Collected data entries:
=== Begin Enclosure ===
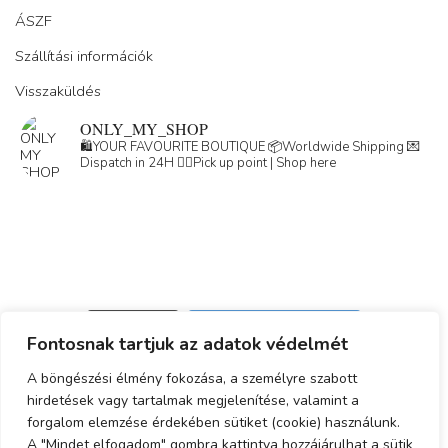
ÁSZF
Szállítási információk
Visszaküldés
ONLY_MY_SHOP
🛍️YOUR FAVOURITE BOUTIQUE
📦Worldwide Shipping
💌
Dispatch in 24H
👇🏽Pick up point | Shop here
Load More
Follow on Instagram
Fontosnak tartjuk az adatok védelmét
Adatkezelési tájékoztató
A böngészési élmény fokozása, a személyre szabott
hirdetések vagy tartalmak megjelenítése, valamint a
ÁSZF
forgalom elemzése érdekében sütiket (cookie) használunk.
Simplepay fizetési tájékoztató
A "Mindet elfogadom" gombra kattintva hozzájárulhat a sütik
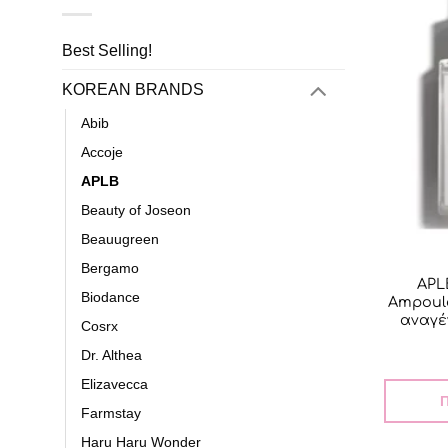
Best Selling!
KOREAN BRANDS
Abib
Accoje
APLB
Beauty of Joseon
Beauugreen
Bergamo
APL
Biodance
Ampoul
αναγέ
Cosrx
Dr. Althea
Elizavecca
Π
Farmstay
Haru Haru Wonder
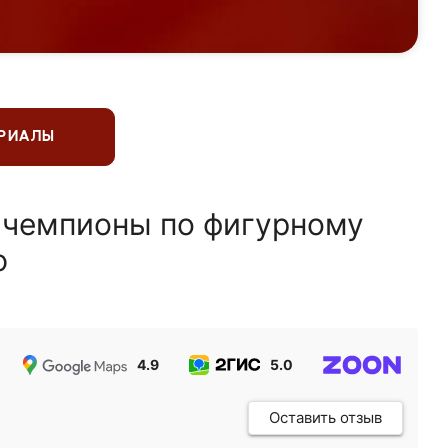
ЕРИАЛЫ
 чемпионы по фигурному
ю
4.9
5.0
5.0
Оставить отзыв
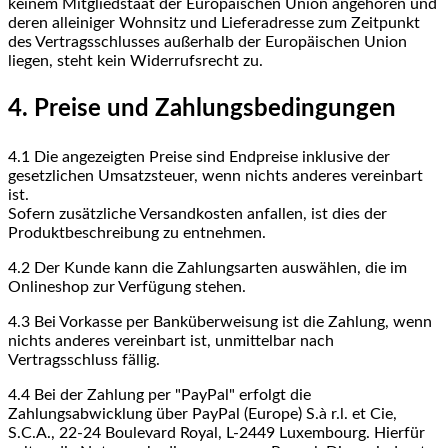
keinem Mitgliedstaat der Europäischen Union angehören und
deren alleiniger Wohnsitz und Lieferadresse zum Zeitpunkt
des Vertragsschlusses außerhalb der Europäischen Union
liegen, steht kein Widerrufsrecht zu.
4. Preise und Zahlungsbedingungen
4.1
Die angezeigten Preise sind Endpreise inklusive der
gesetzlichen Umsatzsteuer, wenn nichts anderes vereinbart
ist.
Sofern zusätzliche Versandkosten anfallen, ist dies der
Produktbeschreibung zu entnehmen.
4.2
Der Kunde kann die Zahlungsarten auswählen, die im
Onlineshop zur Verfügung stehen.
4.3
Bei Vorkasse per Banküberweisung ist die Zahlung, wenn
nichts anderes vereinbart ist, unmittelbar nach
Vertragsschluss fällig.
4.4
Bei der Zahlung per "PayPal" erfolgt die
Zahlungsabwicklung über PayPal (Europe) S.à r.l. et Cie,
S.C.A., 22-24 Boulevard Royal, L-2449 Luxembourg. Hierfür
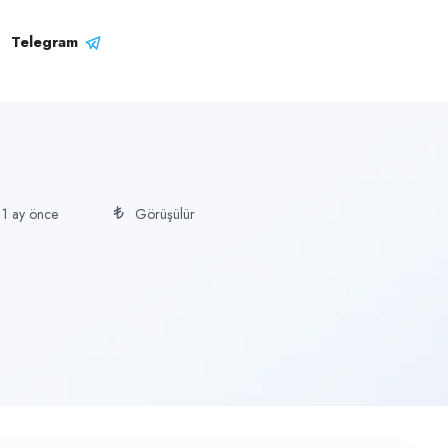
Telegram
1 ay önce
Görüşülür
=== End Enclosure ===
Problem statement: Show every line of the records that contains the string "Union". Case counts.

Written reply:
keinem Mitgliedstaat der Europäischen Union angehören und
des Vertragsschlusses außerhalb der Europäischen Union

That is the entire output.